#### PROBLEM DESCRIPTION
Resume the article on football player Mike Stratton, writing on from right after its last sentence.

(This article has been updated)
Mike Stratton, two notches above incidental as a Tennessee football Volunteer but an all-time great with the Buffalo Bills, died this morning of heart complications. He was 78.
Stratton had been in failing health. He fell a few weeks ago, suffered a fractured hip and had been working at rehabilitation. He encountered a setback, had trouble breathing and died at UT Hospital.
“Mike Stratton was as good a man as God ever put on this earth,” said ex-Vol and longtime friend Jack Kile. “He was very strong and very quiet. He didn’t say much but whatever he said, you could take to the bank.”
Stratton was a Tennessee end in 1961. He was drafted in the 13th round by the Bills. He played 156 games in the pros.
Stratton is survived by his wife, Jane, and four children: Michelle Kenley from Columbia, Tennessee; Melissa Stratton, Knoxville; Michael Stratton, Maryville; and Melanie Patterson, Jacksonville, Florida. A memorial service will be scheduled later. Obituary info here.
The Stratton story goes back to Tellico Plains, 1957, big blond senior, 6-3 and 205, established in basketball and finally a starter in football. He almost had to be. He was the biggest and fastest on a squad of 18.
Mike laughed when asked about being recruited for college.
“If a college recruiter ever came to Tellico Plains, nobody saw him.”
He didn’t recall receiving even a football questionnaire from UT.
“I did get a basketball letter from Kentucky. I answered all the questions and sent it back. I never heard any more.”

(Skeletal landmark data)
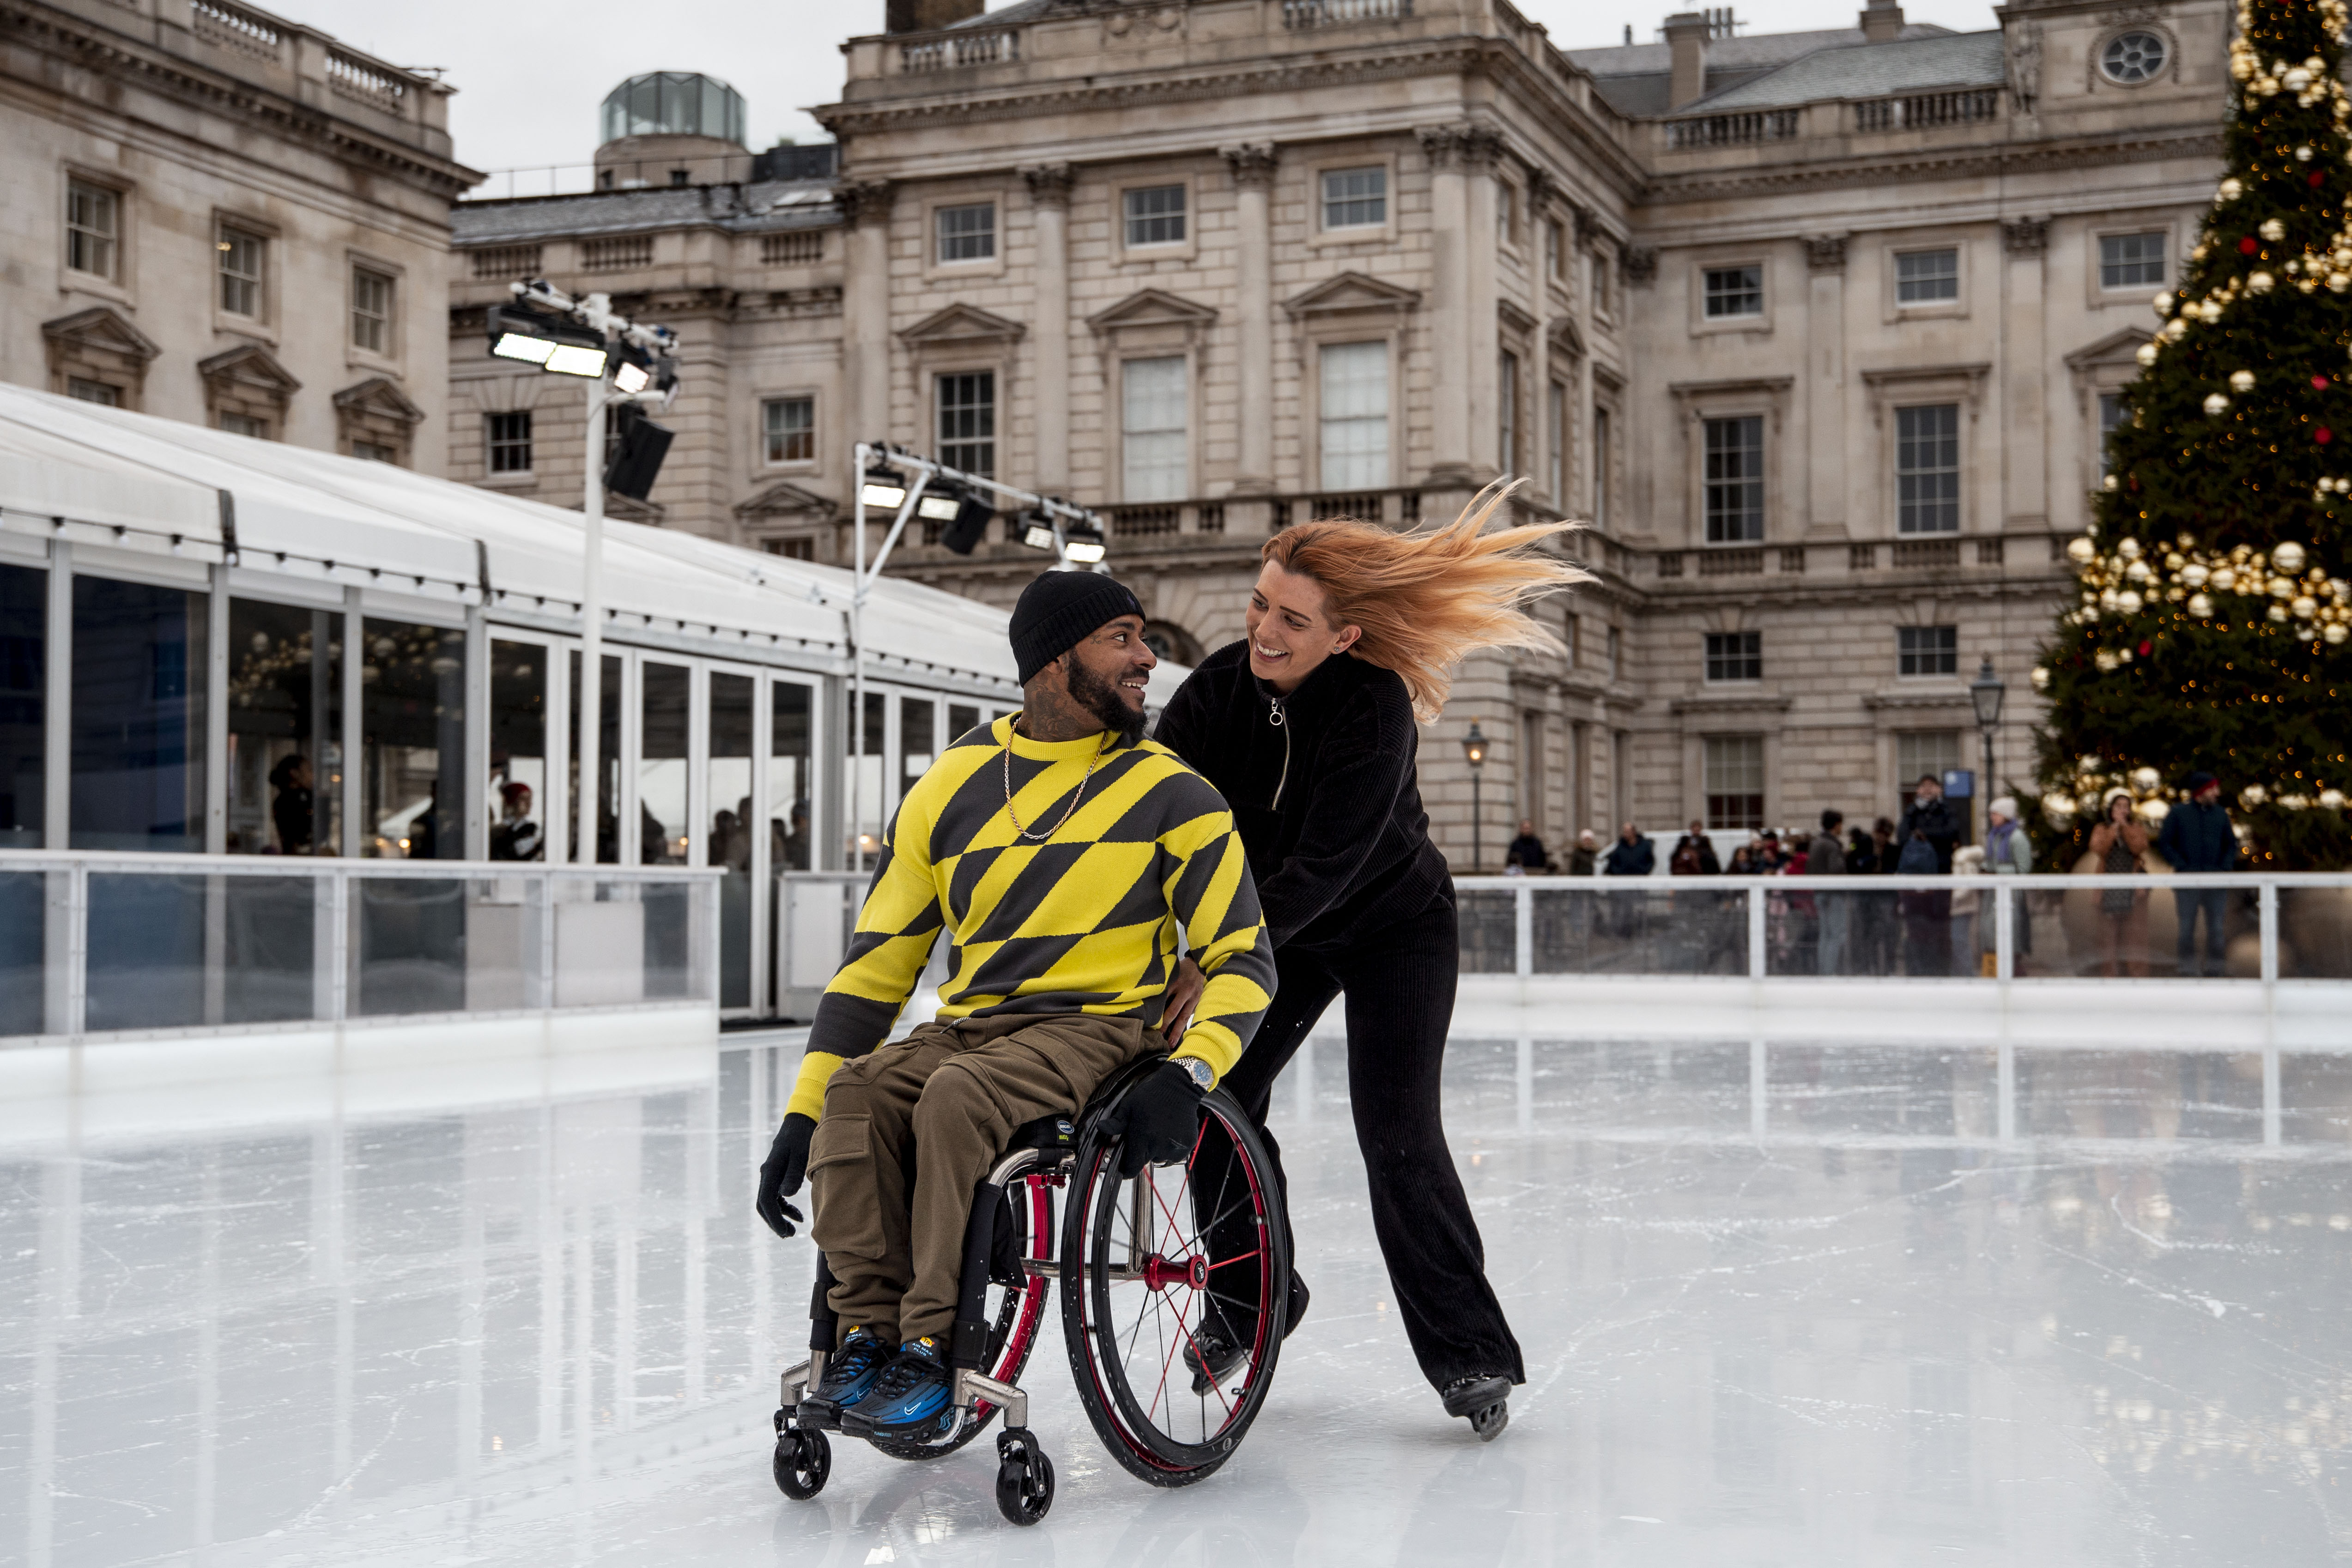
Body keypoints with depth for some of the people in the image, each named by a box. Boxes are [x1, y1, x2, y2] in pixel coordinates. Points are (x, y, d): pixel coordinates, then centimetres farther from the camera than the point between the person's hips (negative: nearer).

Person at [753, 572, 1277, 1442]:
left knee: (960, 1097, -32)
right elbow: (877, 962, 10)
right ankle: (871, 1331, -21)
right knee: (856, 1093, -26)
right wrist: (800, 1117, 3)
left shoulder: (1172, 794, 2)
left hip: (1100, 1026, -3)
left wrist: (1186, 1076, -19)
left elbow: (1242, 960, 1)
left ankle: (935, 1353, -28)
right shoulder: (952, 786, 9)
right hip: (969, 1026, 4)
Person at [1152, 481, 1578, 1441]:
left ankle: (1470, 1355, -3)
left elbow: (1324, 866, -36)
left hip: (1395, 926, -5)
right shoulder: (1216, 691, -17)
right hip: (1283, 931, 5)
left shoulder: (1374, 706, -31)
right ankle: (1252, 1298, 22)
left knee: (1397, 1133, -14)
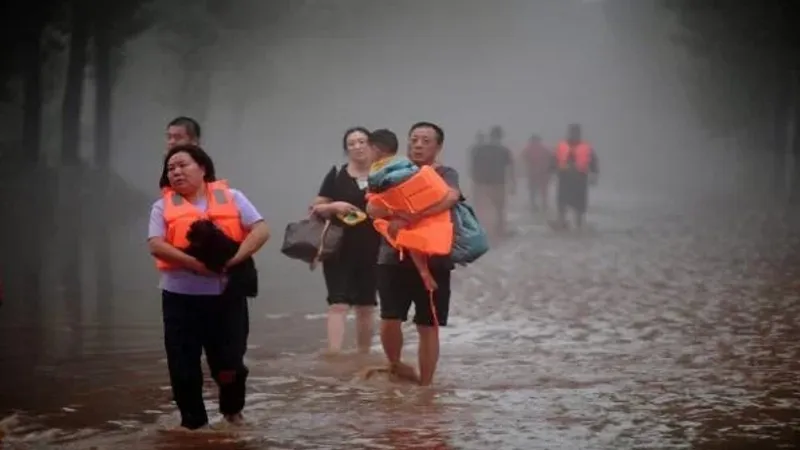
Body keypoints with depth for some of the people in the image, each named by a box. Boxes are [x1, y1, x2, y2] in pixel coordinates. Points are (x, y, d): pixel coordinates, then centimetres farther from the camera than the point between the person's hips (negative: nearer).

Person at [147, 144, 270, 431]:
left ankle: (232, 410, 31)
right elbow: (156, 245, -9)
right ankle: (193, 421, 17)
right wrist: (194, 262, -20)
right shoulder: (163, 206, 5)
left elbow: (261, 230, -4)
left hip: (226, 294, 0)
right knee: (183, 364, 1)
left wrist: (235, 258, -18)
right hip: (181, 297, 1)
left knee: (229, 362, 3)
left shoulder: (231, 198, 5)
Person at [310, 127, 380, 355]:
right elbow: (316, 208, 3)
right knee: (338, 303, -11)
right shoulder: (336, 176, 2)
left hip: (371, 251, 2)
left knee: (366, 306, 11)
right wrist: (334, 206, -15)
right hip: (340, 249, -2)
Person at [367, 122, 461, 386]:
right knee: (389, 320, -8)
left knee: (428, 327, 3)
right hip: (394, 258, 2)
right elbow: (372, 209, -1)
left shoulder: (445, 174, 3)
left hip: (433, 261, -2)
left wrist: (410, 218, -28)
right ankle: (395, 366, 20)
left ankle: (425, 386, 14)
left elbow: (450, 197, -21)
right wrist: (396, 212, -24)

#### RESULT
Tellico coach Bill Spurling solved the problem. On the day before signing day, the coach and player showed up uninvited at the UT athletics department. Spurling told a secretary they had come for a scholarship and wouldn’t be leaving until they got one.
That was a new approach. The secretary took the message to the coaches. There was a long delay. Eventually, Ken Donahue came out.
“Coach Spurling repeated his words, the key one being scholarship,” recalled Stratton.
Donahue went away without saying a word. George Cafego came out with scholarship papers in hand.
Stratton was a sophomore end on Bowden Wyatt’s 1959 team. He didn’t play much.
“I think I was the only player on the bench who didn’t get in the Chattanooga game. I was really upset.”
Stratton’s junior season was better. He was second team. He caught a pass for six yards and a touchdown against Tampa.
Stratton was a senior starter. He had always wanted to be the next Buddy Cruze and he got Cruze’s number 86 but he was not the second coming of Buddy. Mike had nine receptions, 142 yards, touchdowns against Georgia Tech, Kentucky and Vanderbilt.
“I learned to be friends with tailbacks. We didn’t throw many passes but when we did, it was the tailback doing the throwing.”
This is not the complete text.